Collards – A southern favorite, collards will grow well even here in the north when it’s cooler out.
Kale – Kale is another vegetable that gets sweeter with cold weather. Blue Scotch is a good fall variety.
Kohlrabi – Kohlrabi takes an average of 45-60 days to mature, and purple varieties, like Purple Vienna, tend to grow exceptionally quickly.
Lettuce – Leaf lettuce takes about a month to reach maturity and is frost tolerant, so you can plant now for a fall crop.
Mustard – Mustard greens are ready to harvest in 30-40 days and appreciate cold weather.
Peas – Similar to beans, peas can mature in about two months. They’re not frost tolerant, so only try them further north if you have a row cover.
Radishes – Known as one of the fastest growers of all vegetables, radishes mature in about 30 days.
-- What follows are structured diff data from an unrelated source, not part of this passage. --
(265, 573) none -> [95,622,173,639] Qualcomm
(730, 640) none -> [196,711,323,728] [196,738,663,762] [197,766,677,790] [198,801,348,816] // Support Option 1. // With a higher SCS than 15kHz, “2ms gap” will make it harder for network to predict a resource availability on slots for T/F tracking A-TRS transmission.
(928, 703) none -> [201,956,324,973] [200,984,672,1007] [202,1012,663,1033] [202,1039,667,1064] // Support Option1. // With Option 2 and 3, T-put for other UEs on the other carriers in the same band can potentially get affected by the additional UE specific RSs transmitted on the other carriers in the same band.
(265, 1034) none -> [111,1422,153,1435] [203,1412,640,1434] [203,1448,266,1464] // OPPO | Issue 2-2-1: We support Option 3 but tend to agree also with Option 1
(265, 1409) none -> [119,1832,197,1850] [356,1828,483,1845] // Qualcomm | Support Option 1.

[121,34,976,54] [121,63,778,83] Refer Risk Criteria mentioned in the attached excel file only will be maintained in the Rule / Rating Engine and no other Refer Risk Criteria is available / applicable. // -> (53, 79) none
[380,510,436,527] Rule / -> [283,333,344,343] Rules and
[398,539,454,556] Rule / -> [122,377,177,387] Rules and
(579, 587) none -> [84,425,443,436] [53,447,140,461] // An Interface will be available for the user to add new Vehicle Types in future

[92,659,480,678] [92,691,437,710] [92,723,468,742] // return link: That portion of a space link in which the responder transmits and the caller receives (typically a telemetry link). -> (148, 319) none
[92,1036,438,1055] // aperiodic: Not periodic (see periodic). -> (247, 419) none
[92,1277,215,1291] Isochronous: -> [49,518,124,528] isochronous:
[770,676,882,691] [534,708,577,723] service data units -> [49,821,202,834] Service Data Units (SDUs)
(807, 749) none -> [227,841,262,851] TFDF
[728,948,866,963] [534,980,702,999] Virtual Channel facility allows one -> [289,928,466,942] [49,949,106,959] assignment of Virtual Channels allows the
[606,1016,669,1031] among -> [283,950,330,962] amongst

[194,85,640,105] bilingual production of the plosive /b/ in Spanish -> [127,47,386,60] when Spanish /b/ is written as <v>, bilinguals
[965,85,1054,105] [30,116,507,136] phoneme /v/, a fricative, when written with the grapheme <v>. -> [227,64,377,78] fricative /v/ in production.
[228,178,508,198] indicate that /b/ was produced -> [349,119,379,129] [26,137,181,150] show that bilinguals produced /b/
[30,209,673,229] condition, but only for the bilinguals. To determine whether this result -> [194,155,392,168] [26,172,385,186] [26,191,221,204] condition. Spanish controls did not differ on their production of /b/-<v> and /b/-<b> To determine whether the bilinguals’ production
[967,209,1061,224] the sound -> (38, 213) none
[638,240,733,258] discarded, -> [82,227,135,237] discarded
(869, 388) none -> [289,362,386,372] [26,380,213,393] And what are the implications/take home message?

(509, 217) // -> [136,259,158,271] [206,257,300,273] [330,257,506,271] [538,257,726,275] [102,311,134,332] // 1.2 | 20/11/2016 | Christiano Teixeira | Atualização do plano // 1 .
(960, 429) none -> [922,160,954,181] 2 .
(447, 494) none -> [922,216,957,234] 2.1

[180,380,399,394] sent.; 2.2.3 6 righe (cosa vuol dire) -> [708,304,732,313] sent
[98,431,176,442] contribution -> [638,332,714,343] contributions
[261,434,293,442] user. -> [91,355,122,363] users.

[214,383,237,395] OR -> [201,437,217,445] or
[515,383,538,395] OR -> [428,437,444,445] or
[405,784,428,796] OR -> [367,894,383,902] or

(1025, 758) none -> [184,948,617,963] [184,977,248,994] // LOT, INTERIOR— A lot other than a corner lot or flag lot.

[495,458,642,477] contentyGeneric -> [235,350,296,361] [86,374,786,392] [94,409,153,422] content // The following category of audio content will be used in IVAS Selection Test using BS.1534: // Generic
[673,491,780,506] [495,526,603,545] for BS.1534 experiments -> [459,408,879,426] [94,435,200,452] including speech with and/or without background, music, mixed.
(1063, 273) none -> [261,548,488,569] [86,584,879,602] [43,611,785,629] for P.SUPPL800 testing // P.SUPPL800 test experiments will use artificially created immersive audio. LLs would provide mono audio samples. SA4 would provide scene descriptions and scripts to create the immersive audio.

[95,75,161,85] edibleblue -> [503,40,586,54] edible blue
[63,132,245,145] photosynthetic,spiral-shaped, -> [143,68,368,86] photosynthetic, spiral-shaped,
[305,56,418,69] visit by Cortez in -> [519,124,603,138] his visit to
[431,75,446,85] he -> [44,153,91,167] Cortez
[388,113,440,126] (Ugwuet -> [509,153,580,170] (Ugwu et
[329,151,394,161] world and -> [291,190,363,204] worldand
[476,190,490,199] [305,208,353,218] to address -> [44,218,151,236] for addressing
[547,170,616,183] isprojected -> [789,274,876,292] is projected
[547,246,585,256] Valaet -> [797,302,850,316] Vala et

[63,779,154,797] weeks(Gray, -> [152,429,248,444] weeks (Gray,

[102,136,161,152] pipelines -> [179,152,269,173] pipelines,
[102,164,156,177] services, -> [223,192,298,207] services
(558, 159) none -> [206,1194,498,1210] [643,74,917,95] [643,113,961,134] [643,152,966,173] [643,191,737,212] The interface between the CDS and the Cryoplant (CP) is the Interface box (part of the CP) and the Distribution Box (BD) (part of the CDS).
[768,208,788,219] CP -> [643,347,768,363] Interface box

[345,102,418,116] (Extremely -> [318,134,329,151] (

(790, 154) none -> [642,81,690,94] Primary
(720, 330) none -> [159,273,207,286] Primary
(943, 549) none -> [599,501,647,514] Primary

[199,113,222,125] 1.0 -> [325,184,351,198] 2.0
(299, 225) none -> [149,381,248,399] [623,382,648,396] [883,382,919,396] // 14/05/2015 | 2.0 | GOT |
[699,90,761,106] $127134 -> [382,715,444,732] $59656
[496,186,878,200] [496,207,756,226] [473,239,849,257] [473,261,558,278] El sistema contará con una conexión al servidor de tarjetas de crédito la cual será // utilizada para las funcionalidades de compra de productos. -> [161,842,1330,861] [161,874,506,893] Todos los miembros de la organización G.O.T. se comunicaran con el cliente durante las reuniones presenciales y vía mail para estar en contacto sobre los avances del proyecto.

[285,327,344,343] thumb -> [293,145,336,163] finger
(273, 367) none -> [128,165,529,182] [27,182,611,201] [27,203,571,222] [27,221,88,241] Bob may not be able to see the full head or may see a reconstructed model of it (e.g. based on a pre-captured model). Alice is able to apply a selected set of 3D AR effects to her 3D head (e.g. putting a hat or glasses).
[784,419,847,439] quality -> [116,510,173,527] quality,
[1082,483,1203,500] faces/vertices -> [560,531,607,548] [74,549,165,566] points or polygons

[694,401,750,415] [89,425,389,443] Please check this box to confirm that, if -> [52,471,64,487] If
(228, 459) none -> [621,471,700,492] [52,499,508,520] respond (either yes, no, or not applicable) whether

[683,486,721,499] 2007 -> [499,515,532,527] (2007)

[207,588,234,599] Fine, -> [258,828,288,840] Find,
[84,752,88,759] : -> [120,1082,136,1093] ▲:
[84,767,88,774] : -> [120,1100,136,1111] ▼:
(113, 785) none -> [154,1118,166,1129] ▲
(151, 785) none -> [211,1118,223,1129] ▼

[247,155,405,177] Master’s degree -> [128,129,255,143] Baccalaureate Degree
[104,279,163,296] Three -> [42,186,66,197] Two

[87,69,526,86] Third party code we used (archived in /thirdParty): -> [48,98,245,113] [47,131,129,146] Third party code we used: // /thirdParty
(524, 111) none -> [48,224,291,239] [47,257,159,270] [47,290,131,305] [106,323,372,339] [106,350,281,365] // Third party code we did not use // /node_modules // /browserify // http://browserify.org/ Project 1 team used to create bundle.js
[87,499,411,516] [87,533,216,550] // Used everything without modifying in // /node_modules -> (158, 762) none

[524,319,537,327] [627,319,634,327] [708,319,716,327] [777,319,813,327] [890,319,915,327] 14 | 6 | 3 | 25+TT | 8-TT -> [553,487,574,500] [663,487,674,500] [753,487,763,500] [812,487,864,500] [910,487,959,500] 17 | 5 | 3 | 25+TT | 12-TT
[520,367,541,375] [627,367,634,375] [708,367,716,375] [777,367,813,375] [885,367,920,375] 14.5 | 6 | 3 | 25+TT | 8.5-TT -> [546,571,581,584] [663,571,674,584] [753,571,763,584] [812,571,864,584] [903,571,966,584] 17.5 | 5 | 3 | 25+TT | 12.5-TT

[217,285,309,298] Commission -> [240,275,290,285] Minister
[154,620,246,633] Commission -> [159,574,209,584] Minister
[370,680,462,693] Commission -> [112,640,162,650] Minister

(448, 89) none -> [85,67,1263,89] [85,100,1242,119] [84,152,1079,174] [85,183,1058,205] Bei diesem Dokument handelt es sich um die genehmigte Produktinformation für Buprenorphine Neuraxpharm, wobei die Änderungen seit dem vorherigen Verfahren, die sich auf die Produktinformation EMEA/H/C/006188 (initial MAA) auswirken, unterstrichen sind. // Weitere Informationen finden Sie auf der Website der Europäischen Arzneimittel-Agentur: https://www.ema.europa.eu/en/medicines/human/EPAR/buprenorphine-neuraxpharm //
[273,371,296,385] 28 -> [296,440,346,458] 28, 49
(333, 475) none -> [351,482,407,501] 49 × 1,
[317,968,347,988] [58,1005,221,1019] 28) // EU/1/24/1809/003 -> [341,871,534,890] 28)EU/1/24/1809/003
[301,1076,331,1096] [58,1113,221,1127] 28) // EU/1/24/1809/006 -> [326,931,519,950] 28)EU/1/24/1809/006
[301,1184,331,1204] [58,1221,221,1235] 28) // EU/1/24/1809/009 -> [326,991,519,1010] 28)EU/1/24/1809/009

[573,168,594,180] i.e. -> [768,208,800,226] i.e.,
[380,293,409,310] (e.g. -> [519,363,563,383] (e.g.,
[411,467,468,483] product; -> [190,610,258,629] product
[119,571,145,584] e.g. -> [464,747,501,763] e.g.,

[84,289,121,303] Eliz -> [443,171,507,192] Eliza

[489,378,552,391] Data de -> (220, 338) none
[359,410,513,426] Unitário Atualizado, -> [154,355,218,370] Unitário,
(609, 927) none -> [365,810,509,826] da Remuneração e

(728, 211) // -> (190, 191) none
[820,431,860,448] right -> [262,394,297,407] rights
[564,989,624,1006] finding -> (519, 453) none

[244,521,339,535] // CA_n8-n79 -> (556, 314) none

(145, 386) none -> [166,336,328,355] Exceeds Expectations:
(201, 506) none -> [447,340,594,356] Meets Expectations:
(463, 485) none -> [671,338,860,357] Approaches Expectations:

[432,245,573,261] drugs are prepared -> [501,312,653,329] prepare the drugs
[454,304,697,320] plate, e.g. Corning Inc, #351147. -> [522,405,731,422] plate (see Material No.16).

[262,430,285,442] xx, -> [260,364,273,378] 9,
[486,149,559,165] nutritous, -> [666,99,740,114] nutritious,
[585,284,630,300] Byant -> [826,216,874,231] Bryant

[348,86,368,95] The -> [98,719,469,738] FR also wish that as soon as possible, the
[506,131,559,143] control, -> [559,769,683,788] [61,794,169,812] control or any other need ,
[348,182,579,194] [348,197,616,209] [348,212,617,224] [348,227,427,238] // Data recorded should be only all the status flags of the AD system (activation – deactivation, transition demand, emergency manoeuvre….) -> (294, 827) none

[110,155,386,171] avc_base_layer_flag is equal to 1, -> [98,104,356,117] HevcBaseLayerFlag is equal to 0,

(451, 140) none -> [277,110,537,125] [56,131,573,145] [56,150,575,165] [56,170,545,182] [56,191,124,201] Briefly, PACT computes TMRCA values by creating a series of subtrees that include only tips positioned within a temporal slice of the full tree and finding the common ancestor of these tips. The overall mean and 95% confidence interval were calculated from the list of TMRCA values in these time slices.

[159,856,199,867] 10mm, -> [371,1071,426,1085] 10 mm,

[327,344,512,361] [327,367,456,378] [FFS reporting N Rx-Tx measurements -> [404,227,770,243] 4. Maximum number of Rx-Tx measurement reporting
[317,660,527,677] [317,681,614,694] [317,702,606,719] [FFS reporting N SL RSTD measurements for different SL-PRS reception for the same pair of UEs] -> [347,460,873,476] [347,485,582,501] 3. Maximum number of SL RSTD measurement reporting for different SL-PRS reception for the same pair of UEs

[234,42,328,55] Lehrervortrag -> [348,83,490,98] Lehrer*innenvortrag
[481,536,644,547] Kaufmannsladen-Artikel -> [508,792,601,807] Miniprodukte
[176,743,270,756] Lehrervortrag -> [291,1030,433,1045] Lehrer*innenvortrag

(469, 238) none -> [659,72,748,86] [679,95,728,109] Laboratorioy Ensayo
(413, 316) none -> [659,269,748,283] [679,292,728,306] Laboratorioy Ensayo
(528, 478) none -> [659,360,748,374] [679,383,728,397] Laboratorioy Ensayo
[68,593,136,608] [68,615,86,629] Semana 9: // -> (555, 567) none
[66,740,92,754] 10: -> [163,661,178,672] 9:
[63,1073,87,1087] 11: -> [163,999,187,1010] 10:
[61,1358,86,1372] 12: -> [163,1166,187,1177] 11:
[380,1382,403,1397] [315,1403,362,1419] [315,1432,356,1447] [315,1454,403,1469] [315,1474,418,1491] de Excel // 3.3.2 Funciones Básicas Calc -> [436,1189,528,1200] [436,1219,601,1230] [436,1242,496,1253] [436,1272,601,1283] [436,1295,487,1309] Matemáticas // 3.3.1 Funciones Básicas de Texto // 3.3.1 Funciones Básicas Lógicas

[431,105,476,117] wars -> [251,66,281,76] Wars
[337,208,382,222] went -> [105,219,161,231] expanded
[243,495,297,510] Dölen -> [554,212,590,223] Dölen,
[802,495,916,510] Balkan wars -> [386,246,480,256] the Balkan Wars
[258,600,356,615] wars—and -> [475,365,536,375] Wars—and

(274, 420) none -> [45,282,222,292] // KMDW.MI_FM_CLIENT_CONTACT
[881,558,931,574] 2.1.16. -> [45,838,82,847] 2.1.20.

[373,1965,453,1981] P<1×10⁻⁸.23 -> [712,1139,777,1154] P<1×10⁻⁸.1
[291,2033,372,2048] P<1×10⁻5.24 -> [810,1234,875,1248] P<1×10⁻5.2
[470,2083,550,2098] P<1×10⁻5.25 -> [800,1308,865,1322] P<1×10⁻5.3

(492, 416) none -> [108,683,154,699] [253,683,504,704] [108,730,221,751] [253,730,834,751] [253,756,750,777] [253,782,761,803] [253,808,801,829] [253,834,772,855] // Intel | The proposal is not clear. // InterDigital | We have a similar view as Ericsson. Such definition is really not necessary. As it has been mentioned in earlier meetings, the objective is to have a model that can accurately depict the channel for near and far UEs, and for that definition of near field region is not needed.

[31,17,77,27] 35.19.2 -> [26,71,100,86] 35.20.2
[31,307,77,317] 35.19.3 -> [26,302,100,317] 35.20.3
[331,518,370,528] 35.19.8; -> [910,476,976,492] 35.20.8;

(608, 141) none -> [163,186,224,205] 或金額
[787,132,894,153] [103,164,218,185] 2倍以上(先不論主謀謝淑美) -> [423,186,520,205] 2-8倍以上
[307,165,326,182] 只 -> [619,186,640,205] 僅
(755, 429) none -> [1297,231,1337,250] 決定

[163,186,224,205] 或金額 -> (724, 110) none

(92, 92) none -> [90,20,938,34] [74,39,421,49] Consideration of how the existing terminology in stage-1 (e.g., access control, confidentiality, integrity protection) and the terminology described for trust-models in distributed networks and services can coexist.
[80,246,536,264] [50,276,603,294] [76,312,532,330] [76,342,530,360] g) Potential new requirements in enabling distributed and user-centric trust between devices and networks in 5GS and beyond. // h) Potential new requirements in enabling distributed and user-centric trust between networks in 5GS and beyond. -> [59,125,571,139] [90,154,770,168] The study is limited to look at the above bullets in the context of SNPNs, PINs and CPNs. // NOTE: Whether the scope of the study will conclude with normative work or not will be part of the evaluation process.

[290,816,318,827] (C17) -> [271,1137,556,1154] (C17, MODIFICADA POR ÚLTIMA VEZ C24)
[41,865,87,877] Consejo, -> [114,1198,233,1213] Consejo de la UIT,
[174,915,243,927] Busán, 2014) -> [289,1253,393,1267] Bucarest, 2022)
Plant them now for a September harvest!
Spinach – Spinach is another great leaf crop that will be ready in less than two months and won’t mind a little frost.
Swiss Chard – Swiss chard is an excellent cold-hardy leafy green. A variety like Perpetual grows in about 50-60 days.
Turnips – Like radishes, fast-growing turnip varieties, like White Lady, can mature in about a month.
Consider Cover Crops
If you have some empty space in the garden after harvesting and don’t want to replant vegetables, consider adding a cover crop.
Cover crops like buckwheat and rye keep weeds down and improve soil quality.
Happy Fall Planting!
While we all feel sad that summer is winding down, growing some crops you’ll be able to harvest in the fall will keep the garden spirit alive. Make sure you start these plants to plant in August as soon as possible. It really is the last hurrah for outdoor gardening. Enjoy your harvest!